Constantly innovating products and meeting customer preferences are key factors for a company to survive. This study takes consumer satisfaction as a measure indicator, applied the concept of FWARM, replaced the single affective attribute evaluation of KE, systematically and comprehensively explores the correlation between consumer satisfaction and product form features. For the pilot study, we firstly use the FDM method to distinguish important product types and solve the multi-parameter trade-off. Then, we can get the consumer satisfaction product form through the use of FARM. This model can provide designers to think about product design from the standpoint of ‘buyer-dominate’. The research results show that the proposed design model can indeed assist business operators in the quantitative analysis of the decision-making decision, and can maximize enhance consumer satisfaction. The main contributions of this paper can be summarized as follows: Using consumer satisfaction to cover all perceptual dimensions for NPD, comprehensively sums up the multidimensional nature of consumer’s inner feelings. The importance degree of key item attributes is confirmed by FDM and irrelevant items are filtered. With this assessment model, it is possible to trade off whether consumers like or dislike the styling features of this product and avoid paying more attention to the non-essential features.
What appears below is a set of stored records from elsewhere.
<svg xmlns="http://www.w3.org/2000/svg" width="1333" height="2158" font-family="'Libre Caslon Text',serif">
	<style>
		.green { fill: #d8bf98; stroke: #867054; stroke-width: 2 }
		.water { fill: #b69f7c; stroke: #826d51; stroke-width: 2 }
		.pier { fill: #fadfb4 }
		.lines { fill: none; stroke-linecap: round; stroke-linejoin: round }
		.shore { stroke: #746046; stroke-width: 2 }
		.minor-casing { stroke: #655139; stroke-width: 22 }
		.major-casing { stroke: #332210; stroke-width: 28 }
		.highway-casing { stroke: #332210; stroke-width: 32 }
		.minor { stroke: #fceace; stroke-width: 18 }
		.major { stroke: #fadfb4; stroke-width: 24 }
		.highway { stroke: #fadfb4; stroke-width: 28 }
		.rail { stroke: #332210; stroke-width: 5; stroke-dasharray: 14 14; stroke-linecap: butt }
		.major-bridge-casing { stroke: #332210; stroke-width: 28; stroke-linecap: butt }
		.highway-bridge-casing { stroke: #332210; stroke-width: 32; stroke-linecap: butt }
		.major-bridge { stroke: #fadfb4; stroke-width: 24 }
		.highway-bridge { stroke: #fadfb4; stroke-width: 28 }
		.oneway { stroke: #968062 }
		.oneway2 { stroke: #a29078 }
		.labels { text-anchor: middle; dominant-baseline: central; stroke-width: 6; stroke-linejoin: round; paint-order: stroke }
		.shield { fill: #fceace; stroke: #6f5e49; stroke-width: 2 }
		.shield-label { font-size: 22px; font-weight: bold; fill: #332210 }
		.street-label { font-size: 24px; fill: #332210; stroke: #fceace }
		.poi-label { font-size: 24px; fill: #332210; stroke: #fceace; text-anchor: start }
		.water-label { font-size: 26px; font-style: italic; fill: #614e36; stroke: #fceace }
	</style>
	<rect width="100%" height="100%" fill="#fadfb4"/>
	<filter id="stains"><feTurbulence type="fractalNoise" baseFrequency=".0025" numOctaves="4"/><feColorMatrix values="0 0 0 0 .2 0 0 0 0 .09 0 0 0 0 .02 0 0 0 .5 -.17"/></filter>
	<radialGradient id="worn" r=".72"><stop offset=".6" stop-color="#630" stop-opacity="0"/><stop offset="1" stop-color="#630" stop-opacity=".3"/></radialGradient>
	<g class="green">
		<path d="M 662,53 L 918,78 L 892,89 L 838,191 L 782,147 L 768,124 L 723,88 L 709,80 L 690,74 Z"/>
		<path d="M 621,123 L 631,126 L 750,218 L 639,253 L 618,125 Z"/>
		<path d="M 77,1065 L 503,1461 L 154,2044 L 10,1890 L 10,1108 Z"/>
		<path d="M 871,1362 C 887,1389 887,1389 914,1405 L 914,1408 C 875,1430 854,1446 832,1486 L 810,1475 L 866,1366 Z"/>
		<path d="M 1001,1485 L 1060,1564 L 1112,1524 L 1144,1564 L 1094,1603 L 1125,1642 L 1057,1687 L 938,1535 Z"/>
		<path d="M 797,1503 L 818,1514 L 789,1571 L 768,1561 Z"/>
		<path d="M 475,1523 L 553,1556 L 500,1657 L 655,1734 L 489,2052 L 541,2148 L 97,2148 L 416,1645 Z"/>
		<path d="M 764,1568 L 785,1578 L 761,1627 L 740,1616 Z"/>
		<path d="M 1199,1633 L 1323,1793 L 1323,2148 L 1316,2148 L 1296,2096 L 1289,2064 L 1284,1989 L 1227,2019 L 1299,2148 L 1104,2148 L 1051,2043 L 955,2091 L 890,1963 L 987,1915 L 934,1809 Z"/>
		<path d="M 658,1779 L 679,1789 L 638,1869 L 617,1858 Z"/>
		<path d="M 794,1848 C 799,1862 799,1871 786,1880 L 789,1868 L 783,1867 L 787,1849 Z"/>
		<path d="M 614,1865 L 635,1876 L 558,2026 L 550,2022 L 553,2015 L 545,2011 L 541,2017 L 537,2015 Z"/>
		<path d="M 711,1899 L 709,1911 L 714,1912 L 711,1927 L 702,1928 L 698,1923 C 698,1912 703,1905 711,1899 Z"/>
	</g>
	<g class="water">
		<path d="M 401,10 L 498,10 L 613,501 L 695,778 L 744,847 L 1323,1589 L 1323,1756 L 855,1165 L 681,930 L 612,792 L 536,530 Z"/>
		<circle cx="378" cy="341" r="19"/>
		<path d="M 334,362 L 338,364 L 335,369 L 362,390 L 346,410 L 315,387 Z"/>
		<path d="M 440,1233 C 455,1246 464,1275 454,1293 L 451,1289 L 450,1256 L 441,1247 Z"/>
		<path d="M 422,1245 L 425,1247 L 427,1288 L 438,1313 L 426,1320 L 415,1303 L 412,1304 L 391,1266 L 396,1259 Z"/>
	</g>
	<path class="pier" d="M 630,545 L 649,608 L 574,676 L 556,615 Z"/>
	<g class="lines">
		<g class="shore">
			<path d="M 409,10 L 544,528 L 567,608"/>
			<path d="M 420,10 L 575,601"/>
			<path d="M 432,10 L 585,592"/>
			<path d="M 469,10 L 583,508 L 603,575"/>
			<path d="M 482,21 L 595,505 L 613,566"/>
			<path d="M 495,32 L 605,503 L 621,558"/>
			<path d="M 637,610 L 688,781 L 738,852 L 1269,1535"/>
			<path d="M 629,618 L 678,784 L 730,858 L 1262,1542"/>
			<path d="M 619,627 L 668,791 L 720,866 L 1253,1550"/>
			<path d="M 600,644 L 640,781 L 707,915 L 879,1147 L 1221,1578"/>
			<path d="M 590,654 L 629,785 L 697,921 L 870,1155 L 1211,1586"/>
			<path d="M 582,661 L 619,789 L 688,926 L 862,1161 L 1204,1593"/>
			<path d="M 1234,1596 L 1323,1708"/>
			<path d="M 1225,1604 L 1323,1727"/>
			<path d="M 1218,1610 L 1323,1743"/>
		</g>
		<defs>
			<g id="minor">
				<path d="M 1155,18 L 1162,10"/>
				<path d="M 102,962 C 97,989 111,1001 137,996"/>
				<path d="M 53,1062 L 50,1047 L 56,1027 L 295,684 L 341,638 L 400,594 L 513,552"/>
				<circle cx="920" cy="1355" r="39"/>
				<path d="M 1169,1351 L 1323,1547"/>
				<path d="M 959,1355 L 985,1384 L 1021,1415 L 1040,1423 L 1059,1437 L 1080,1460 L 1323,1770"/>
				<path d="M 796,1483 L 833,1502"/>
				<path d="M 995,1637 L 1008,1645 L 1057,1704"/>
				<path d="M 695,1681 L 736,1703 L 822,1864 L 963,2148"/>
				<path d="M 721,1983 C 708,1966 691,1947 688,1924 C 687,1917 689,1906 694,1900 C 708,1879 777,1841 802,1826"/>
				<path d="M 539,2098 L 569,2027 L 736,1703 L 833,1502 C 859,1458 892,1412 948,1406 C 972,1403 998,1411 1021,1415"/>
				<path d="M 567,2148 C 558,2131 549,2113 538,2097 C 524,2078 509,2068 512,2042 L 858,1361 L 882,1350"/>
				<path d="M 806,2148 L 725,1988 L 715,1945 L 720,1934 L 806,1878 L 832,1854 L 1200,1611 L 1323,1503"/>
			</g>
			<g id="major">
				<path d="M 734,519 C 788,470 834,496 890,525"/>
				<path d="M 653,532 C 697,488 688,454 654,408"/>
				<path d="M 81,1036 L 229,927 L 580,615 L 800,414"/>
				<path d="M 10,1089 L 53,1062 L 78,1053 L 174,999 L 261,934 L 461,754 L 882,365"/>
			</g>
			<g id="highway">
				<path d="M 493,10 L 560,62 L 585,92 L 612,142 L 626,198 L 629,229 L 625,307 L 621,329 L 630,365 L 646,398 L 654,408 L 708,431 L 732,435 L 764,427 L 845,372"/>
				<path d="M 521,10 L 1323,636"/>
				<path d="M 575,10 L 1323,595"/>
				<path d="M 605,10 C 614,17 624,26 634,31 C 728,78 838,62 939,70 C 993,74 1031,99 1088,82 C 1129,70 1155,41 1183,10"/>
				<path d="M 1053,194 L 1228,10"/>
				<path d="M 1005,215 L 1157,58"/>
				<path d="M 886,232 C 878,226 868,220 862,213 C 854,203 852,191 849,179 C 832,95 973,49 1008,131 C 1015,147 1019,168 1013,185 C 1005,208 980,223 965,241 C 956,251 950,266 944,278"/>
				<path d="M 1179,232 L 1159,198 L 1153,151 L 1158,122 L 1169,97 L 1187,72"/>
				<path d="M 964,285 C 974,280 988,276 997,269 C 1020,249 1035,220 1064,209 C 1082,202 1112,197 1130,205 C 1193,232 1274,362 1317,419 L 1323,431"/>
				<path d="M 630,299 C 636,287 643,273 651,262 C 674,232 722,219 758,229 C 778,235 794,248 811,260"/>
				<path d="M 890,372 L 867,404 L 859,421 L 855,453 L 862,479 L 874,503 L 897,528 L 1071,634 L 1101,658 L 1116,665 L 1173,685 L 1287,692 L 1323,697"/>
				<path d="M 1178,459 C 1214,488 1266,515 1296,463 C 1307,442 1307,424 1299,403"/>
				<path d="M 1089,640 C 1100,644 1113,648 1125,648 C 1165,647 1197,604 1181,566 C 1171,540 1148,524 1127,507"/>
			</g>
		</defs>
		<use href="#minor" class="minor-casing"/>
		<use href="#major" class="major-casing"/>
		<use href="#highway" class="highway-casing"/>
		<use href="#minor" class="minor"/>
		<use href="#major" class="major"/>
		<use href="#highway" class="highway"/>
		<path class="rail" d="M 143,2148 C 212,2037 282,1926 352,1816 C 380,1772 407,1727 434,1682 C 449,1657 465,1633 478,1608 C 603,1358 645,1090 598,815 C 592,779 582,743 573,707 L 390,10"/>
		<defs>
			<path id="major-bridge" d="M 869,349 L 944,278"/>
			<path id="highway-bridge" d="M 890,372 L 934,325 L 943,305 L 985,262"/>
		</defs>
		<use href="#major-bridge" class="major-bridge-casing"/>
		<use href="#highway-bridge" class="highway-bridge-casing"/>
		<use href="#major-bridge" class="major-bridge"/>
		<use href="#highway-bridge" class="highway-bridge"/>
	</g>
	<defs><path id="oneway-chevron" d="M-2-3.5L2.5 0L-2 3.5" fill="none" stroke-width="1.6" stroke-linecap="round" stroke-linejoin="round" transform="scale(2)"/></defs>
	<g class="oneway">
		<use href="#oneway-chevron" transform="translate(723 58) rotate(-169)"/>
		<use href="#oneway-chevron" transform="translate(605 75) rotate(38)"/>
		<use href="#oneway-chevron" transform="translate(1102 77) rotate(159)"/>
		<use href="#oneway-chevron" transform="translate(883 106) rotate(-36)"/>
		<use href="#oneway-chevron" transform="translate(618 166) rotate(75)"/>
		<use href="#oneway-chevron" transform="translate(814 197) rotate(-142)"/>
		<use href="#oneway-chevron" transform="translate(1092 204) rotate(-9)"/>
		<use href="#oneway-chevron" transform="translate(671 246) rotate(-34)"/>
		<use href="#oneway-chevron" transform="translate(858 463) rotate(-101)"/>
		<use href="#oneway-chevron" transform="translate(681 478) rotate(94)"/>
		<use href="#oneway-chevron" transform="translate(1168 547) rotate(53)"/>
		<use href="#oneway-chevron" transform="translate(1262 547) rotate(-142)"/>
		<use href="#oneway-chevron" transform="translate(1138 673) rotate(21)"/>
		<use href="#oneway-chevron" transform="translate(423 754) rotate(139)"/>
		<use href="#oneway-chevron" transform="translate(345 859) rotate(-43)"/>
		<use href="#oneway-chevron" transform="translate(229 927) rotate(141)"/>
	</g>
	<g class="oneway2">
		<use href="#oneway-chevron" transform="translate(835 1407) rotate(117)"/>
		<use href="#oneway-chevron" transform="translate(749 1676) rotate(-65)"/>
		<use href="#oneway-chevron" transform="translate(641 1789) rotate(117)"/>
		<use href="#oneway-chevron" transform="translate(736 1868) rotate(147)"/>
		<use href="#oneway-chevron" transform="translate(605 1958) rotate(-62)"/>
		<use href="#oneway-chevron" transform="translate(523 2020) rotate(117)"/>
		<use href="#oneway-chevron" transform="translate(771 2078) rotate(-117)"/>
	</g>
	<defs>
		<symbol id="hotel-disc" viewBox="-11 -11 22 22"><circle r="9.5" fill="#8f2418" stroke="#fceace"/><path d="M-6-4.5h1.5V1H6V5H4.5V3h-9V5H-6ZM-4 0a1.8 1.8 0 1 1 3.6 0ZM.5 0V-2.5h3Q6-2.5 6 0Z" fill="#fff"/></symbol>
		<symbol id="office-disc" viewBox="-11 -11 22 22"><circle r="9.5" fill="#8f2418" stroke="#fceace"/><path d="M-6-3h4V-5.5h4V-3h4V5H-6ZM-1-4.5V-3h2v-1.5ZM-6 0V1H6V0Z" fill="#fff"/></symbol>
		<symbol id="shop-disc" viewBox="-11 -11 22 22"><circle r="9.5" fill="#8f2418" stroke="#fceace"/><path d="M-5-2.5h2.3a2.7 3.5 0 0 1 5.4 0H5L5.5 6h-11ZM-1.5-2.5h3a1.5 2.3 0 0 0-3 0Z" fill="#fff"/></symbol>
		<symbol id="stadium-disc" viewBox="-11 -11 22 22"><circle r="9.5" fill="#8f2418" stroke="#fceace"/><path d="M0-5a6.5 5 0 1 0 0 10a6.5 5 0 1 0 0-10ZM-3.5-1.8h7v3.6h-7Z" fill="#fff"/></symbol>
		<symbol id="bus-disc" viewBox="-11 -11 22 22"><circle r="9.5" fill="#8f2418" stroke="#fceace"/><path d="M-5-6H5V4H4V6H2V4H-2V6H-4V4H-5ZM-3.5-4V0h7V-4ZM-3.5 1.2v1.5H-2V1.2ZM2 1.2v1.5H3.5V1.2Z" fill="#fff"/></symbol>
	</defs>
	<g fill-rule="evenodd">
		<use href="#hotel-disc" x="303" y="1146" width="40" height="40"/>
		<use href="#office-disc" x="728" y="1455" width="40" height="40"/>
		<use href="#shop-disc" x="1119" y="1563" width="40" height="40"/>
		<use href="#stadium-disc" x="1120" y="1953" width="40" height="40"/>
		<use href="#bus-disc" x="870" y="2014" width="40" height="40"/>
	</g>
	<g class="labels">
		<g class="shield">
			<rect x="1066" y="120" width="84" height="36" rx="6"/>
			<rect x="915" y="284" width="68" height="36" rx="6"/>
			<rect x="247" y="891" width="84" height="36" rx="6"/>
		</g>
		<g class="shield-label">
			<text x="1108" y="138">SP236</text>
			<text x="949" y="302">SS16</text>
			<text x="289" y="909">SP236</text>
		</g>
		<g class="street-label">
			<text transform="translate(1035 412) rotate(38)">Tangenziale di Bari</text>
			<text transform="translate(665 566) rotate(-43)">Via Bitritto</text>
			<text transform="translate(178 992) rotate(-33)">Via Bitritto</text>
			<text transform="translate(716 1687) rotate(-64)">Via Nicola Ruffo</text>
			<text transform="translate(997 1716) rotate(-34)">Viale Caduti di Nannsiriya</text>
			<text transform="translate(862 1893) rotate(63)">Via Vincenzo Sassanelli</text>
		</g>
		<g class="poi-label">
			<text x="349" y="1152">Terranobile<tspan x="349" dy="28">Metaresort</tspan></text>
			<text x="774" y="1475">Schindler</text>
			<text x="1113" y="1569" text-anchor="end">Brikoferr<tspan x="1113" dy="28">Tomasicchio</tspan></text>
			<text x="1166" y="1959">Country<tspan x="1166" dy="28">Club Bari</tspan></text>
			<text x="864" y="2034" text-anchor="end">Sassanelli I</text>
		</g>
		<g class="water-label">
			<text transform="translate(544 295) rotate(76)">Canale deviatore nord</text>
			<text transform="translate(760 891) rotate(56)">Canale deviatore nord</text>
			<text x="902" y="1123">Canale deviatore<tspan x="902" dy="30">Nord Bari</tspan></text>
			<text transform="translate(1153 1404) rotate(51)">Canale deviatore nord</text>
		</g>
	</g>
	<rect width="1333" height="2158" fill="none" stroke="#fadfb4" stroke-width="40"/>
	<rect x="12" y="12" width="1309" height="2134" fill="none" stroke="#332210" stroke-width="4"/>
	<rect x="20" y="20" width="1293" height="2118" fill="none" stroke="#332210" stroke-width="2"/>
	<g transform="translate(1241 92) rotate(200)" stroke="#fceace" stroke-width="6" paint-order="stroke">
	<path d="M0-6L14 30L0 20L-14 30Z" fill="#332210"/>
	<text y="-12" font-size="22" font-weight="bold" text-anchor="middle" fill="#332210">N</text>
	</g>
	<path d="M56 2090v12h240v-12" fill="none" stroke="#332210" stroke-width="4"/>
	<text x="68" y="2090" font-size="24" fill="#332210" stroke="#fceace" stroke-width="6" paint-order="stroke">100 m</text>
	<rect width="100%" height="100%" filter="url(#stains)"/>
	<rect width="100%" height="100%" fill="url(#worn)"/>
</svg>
The FWARM approach is firstly used to extract the interaction between customer satisfaction and product form features, to facilitate the designer to correctly identifying design parameters to effectively improve consumer satisfaction. The experimental result is expressed via fuzzy rules in a more understandable way, and screens out the appeal features of exercise bikes and the combination of form elements, which is very attractive to companies, marketing staff, product planners and other relevant practitioners.
In summary, a novel framework fused FARM and FDM to explore consumer needs and preferences. A case study is used to guide companies in enhancing consumer satisfaction with new products. Since the previous Kansei survey data was collected on a relatively small scale on only one occasion. In the future, extensive and dynamic methods can be used to collect consumer instant evaluations, for example based on online customer reviews.